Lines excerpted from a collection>
[start]
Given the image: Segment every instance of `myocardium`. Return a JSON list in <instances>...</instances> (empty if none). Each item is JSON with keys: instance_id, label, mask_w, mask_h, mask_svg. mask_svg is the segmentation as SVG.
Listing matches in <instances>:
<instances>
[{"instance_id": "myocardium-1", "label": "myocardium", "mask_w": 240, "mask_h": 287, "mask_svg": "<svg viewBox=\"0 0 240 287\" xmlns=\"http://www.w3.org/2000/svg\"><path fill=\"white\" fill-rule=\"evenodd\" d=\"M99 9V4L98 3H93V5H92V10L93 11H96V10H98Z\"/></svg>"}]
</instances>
[end]
GIVEN TASK>
Format the lines above as a two-column CSV with the header input,output. Give one row per line, with the line's text under input and its answer under output, each field in double quotes and every line break turned into a space.

RESPONSE TO THE EXERCISE>
input,output
"Given the image: Segment every instance of `myocardium`. Return a JSON list in <instances>...</instances> (empty if none). Each item is JSON with keys: instance_id, label, mask_w, mask_h, mask_svg. mask_svg is the segmentation as SVG.","Listing matches in <instances>: <instances> [{""instance_id"": ""myocardium-1"", ""label"": ""myocardium"", ""mask_w"": 240, ""mask_h"": 287, ""mask_svg"": ""<svg viewBox=\""0 0 240 287\"" xmlns=\""http://www.w3.org/2000/svg\""><path fill=\""white\"" fill-rule=\""evenodd\"" d=\""M99 9V4L98 3H93V5H92V10L93 11H96V10H98Z\""/></svg>""}] </instances>"